Monday, March 7, 2016

20160307.0607

The weekend seems to have passed by in a blur; I know it happened, but I have trouble recalling how and when it happened. I have perhaps been too much immersed in my work, that such a fogging of memory has taken place; it is not an issue of too much strong drink, since I am on an antibiotic (to my annoyance; the drug is causing nausea and...interesting effects after my food is eaten) and, because I try to be a good patient, am therefore not drinking. (Complain though I do, the treatment is having the desired effect; my eye is much less swollen--a little remains as yet--and I do not think I will be suffering an eye infection at any point in the near future. Hell, I do not think I'll be suffering any infection for a while.) I admittedly do not have a good sense of time; I never have had one, and I wore a watch for many years to help account for it. My cell phone has taken the watch's place in large part, as I think it has for many; I still check the time frequently, and perhaps my current sense of dislocation stems from not having done so as much over the weekend as I normally do.

But the weekend is done now, and so work continues. Three of the classes I teach today are going to be doing peer review of one another's work, ideally getting commentary that they will use to improve their performance in advance of the version of the paper I will review going into the upcoming break. The fourth, since it is moving into an annotated bibliography, will get the citation lesson; I have a good one prepared, since I had had to have one to hand for job interviews, and it might be good to deploy it once again. One class's papers still need my attention, too, but there are not many of them to negotiate, and there is time enough to attend to them. Further, I am amid reading for my freelance work; the client knows that I am in a heavy teaching semester, and the work was not flagged as being terribly urgent. It will get done, and relatively soon. All of it will, in fact; there is no other way for me to go about the business of doing the work, not if I want to continue to be paid for my efforts.

And I do want to be paid for the work I do. Some of what I do, I would do recreationally. I have always enjoyed reading, for example, and quite a bit of the reading I have done outside of school and work has been bad.
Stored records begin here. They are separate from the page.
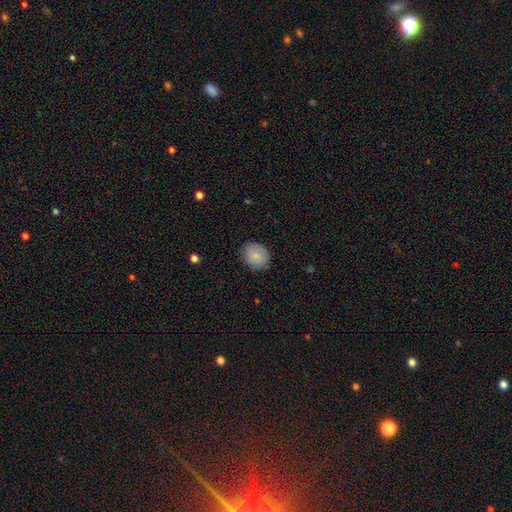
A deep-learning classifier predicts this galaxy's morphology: Smooth or featured: smooth — 83% (featured or disk — 9%)
How rounded: round — 65% (in between — 34%)
Merging: none — 84% (minor disturbance — 12%)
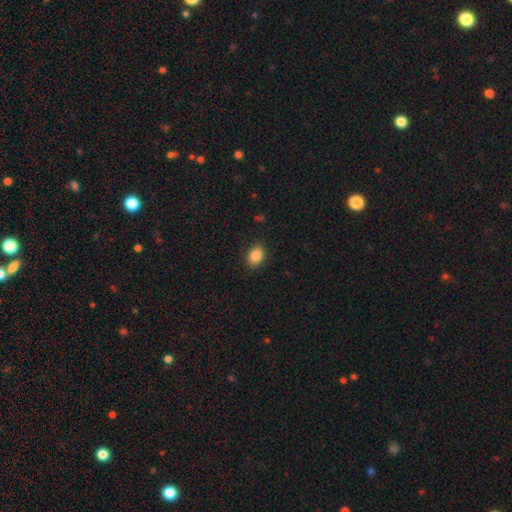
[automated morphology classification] Smooth or featured?
  - smooth: 86% *
  - star or artifact: 9%
  - featured or disk: 5%
How rounded?
  - in between: 71% *
  - round: 28%
  - cigar-shaped: 1%
Merging?
  - none: 89% *
  - minor disturbance: 8%
  - major disturbance: 2%
  - merger: 1%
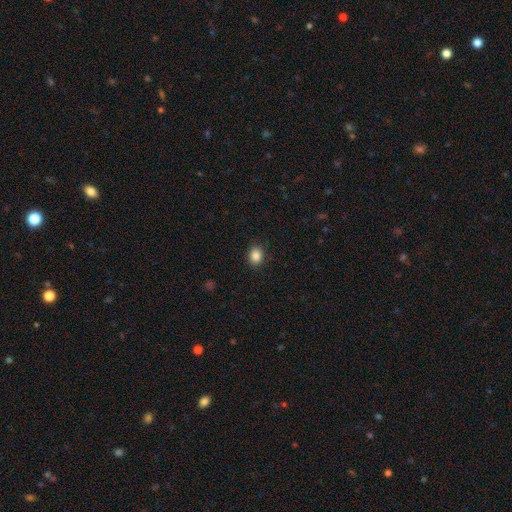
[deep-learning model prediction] Overall: smooth (87%). How rounded: in between (51%; round 48%). Merging: none (89%).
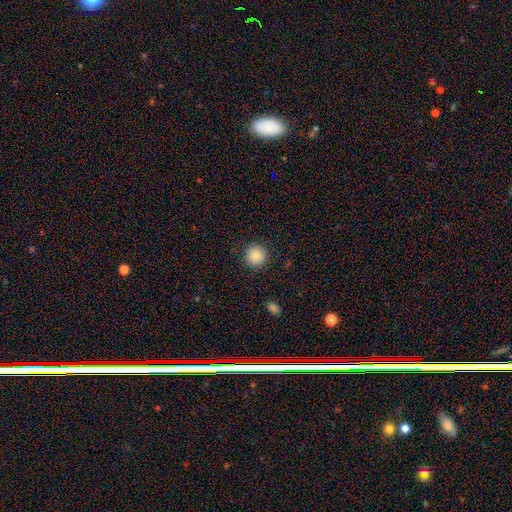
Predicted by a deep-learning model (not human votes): smooth-or-featured: smooth: 87% | star or artifact: 9% | featured or disk: 4%
  how-rounded: round: 94% | in between: 5% | cigar-shaped: 1%
  merging: none: 91% | minor disturbance: 6% | major disturbance: 2% | merger: 1%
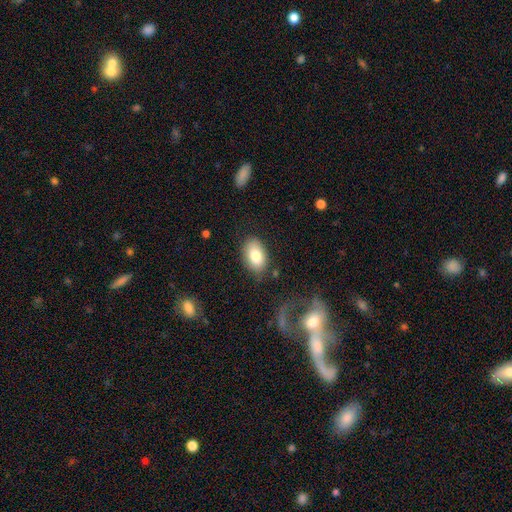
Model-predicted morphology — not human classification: Smooth or featured? Predicted: smooth (p=0.80). How rounded? Predicted: in between (p=0.89). Merging? Predicted: none (p=0.79).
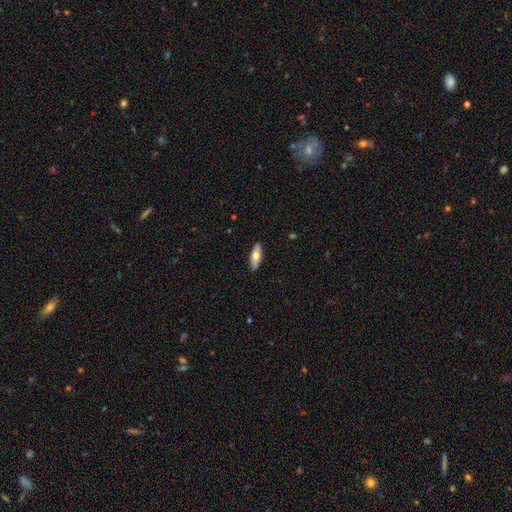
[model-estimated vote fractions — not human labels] Q: Smooth or featured?
A: smooth (65%); runner-up: featured or disk (29%)
Q: How rounded?
A: in between (69%); runner-up: cigar-shaped (29%)
Q: Merging?
A: none (90%); runner-up: minor disturbance (8%)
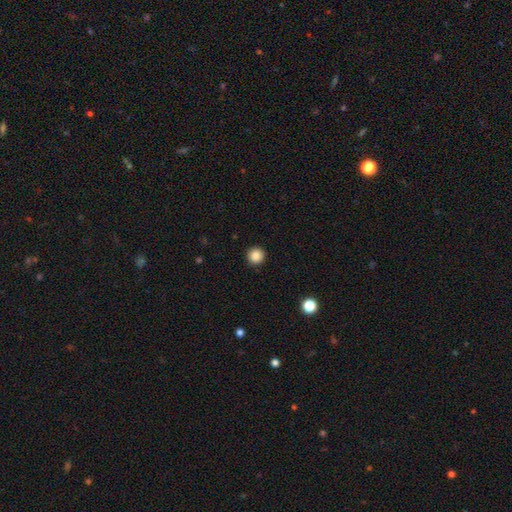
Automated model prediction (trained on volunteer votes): smooth 87%, star or artifact 10%, featured or disk 3%. Down the decision tree: how rounded — round (95%); merging — none (92%).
After going to school, and graduate school, I do find enjoyment in puzzling out ideas and drafting papers that lay them out for others to follow along. (If I do end up outside academe, I will likely still do such things.) But if I am going to work on a schedule set by others, if I am going to do tasks assigned me by others, I expect to be compensated therefore. There are other ends towards which I could direct my time and effort, after all, even if doing so does tend to make time pass by in a strange blur.